Recopiez fidèlement le passage de l'extrait sur la pièce D.écimées qui va de « C’est du théâtre » à « conclure Marie-France Ferland. ».

Extrait proposé:
------------------------------
C’est du théâtre documentaire. Ça nous informe beaucoup. C’est le propre du théâtre documentaire. Et ça fait vraiment le tour. C’est représentatif d’une démarche. [...] Ça illustre très bien les principales étapes que les gens vivent, les principales ressources auxquelles ils peuvent avoir accès, aussi
, note Marie-France Ferland.
Je pense que la pièce ouvre la discussion, et ça va sûrement contribuer quelque part, à un changement de mentalité. Ç’a l’air drôle à dire, un changement de mentalité, en 2023. On sait bien qu’on n’est plus dans les années 50, mais il n’en demeure pas moins qu’il demeure une petite gêne, un tabou. Tu ne veux pas déranger. Et il reste des séquelles de ça. Toutes les occasions de parler de ces enjeux-là sont importantes et pertinentes. Il peut y avoir des articles, des documentaires, mais le théâtre, ça touche les gens autrement
, de conclure Marie-France Ferland.
Et la quête de Louise Chabot dans tout ça? Qu’arrive-t-il à ce personnage principal de la pièce?
La famille que j’ai trouvée m'a dit: “Une demi-personne, ça n’existe pas. Donc tu n’es pas notre demi-sœur. Tu es notre sœur. Ça, c’est beaucoup
, relate Louise Chabot, avec un éclat lumineux dans le regard.
Oui! La pièce de théâtre D.écimées raconte une histoire très touchante, avec beaucoup d’amour, de sincérité et d’humanité.
------------------------------
Données fournies:
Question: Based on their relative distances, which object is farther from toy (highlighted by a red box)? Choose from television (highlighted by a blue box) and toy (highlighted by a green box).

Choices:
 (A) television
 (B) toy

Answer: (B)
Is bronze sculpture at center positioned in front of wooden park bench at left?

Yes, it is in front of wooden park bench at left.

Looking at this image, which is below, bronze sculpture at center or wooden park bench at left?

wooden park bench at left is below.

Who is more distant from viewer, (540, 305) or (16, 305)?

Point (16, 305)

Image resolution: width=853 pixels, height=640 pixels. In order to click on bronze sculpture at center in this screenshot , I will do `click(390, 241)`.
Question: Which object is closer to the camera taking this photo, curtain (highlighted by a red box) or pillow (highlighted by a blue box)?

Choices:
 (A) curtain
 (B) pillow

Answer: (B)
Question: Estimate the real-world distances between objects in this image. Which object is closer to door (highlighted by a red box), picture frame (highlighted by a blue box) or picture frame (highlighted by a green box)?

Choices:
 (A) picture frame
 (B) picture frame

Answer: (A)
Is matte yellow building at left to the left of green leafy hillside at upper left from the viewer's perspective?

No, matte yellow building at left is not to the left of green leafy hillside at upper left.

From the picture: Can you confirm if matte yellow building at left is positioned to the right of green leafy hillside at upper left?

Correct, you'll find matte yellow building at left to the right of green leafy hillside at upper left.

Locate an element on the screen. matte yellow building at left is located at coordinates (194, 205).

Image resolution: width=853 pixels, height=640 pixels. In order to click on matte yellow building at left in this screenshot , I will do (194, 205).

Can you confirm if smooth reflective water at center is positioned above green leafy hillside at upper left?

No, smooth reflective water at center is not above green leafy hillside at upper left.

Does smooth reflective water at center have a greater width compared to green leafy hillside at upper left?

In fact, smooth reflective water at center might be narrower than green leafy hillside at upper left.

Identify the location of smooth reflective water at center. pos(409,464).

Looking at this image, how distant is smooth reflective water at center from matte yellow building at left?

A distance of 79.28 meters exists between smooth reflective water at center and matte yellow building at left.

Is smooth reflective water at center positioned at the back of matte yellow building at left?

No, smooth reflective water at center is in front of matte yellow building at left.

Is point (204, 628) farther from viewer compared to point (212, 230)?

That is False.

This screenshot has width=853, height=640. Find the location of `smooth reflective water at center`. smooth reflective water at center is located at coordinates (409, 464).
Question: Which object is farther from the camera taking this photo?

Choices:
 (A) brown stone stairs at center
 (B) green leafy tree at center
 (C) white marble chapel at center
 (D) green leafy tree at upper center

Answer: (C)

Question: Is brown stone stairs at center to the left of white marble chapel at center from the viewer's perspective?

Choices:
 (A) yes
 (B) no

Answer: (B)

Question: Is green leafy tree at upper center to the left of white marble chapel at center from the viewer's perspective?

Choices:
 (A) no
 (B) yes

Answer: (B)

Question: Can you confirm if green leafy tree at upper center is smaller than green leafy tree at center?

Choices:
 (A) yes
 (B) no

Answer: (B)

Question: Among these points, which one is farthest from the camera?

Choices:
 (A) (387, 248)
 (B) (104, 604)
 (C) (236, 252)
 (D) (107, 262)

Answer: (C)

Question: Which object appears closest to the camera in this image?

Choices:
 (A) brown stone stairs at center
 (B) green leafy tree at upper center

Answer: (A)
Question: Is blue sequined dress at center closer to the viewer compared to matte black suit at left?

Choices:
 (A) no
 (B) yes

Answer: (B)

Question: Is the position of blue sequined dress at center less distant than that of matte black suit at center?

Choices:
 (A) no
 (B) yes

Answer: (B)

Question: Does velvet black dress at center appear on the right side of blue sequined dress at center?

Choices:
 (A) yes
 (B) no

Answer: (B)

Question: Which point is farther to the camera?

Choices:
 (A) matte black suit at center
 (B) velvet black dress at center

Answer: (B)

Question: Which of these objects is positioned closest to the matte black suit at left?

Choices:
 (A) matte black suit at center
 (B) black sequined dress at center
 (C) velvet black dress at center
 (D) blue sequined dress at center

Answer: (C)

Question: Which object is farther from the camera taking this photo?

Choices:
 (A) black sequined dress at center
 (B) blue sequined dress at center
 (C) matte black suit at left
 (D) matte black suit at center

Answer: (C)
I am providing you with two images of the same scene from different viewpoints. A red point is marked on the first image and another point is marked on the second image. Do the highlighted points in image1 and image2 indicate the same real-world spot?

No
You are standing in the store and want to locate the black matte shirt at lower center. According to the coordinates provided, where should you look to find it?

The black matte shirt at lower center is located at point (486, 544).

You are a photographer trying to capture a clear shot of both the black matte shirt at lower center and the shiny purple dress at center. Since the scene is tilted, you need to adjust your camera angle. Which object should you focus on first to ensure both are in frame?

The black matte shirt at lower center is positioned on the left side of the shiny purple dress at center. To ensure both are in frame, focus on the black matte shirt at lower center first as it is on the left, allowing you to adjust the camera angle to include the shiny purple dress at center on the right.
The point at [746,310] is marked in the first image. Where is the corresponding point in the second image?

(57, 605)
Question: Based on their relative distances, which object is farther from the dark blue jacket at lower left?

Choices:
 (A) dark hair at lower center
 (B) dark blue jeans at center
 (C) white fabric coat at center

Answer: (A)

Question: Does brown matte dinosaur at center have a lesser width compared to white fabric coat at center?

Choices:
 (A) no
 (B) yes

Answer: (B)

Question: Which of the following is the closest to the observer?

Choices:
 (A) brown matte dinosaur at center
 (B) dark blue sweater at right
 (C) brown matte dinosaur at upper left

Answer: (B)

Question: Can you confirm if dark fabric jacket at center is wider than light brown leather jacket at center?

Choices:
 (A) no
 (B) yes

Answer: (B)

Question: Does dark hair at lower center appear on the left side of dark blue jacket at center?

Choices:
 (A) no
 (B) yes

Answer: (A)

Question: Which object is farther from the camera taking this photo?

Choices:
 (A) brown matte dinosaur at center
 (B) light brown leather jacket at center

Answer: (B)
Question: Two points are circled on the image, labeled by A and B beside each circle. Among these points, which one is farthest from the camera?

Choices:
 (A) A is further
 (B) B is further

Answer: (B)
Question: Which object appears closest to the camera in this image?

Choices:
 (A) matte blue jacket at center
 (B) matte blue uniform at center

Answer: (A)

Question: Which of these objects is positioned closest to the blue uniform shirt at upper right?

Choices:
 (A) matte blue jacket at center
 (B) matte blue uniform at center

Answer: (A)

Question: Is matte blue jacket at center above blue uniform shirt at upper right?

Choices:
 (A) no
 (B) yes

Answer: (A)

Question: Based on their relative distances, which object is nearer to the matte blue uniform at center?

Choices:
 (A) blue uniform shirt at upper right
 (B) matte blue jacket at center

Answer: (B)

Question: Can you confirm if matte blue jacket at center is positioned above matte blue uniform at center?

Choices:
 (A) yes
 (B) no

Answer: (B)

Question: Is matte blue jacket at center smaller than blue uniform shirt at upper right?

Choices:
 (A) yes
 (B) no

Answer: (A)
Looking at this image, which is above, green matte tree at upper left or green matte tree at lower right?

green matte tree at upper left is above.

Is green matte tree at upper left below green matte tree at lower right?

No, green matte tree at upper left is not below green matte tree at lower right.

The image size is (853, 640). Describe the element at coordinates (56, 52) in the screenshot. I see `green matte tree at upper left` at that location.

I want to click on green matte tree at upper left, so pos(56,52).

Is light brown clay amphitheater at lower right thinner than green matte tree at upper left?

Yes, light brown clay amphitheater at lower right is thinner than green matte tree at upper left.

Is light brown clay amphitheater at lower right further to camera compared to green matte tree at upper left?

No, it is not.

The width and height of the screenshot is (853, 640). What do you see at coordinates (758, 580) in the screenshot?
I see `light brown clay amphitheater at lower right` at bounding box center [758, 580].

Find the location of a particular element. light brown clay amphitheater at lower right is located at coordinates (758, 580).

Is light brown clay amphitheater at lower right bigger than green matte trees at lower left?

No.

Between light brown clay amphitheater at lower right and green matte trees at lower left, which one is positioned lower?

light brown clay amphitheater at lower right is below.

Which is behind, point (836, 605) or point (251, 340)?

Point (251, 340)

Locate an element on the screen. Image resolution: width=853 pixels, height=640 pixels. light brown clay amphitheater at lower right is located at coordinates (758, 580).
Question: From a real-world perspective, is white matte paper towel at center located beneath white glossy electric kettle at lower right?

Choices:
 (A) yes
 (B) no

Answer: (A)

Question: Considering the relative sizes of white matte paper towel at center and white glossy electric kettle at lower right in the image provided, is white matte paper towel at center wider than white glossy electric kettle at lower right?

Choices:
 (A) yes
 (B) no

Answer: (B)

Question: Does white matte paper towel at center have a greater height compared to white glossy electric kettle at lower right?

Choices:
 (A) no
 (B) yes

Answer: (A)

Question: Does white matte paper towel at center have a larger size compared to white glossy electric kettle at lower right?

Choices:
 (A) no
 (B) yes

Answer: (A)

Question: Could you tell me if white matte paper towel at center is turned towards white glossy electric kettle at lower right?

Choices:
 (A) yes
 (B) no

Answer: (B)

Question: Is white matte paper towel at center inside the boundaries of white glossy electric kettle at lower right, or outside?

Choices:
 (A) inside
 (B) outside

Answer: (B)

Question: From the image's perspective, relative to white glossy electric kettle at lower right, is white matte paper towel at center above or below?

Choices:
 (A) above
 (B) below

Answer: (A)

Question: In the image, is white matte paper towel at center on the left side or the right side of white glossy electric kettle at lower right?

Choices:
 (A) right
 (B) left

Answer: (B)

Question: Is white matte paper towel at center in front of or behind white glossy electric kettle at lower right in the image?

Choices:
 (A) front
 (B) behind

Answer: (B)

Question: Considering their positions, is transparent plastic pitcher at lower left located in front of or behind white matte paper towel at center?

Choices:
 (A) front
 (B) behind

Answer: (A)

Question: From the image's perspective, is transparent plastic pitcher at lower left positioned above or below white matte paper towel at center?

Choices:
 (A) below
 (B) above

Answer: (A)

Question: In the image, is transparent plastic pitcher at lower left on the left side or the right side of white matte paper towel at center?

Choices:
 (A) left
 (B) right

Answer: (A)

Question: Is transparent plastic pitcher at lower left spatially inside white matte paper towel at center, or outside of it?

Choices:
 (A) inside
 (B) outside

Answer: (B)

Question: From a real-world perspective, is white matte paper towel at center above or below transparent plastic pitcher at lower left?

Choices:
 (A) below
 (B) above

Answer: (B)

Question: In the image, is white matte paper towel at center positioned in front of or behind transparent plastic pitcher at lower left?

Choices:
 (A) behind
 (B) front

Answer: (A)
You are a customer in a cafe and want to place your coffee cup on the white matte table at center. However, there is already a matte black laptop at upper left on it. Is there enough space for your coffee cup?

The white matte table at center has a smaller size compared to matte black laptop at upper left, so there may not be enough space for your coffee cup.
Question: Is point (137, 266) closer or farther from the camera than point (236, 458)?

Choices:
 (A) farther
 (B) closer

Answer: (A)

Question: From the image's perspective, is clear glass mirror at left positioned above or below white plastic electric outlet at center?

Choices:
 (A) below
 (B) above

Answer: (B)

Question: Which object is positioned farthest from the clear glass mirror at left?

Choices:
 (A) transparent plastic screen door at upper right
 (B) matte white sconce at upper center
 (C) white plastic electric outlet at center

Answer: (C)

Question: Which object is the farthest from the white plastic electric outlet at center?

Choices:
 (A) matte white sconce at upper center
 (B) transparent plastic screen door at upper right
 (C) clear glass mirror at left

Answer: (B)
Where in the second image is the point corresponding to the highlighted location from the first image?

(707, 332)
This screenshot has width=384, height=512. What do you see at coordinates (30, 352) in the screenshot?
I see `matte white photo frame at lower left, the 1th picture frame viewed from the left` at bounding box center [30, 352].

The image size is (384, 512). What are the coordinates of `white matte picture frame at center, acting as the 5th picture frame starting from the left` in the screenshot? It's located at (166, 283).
------------------------------
Réponse rédigée:
C’est du théâtre documentaire. Ça nous informe beaucoup. C’est le propre du théâtre documentaire. Et ça fait vraiment le tour. C’est représentatif d’une démarche. [...] Ça illustre très bien les principales étapes que les gens vivent, les principales ressources auxquelles ils peuvent avoir accès, aussi
, note Marie-France Ferland.
Je pense que la pièce ouvre la discussion, et ça va sûrement contribuer quelque part, à un changement de mentalité. Ç’a l’air drôle à dire, un changement de mentalité, en 2023. On sait bien qu’on n’est plus dans les années 50, mais il n’en demeure pas moins qu’il demeure une petite gêne, un tabou. Tu ne veux pas déranger. Et il reste des séquelles de ça. Toutes les occasions de parler de ces enjeux-là sont importantes et pertinentes. Il peut y avoir des articles, des documentaires, mais le théâtre, ça touche les gens autrement
, de conclure Marie-France Ferland.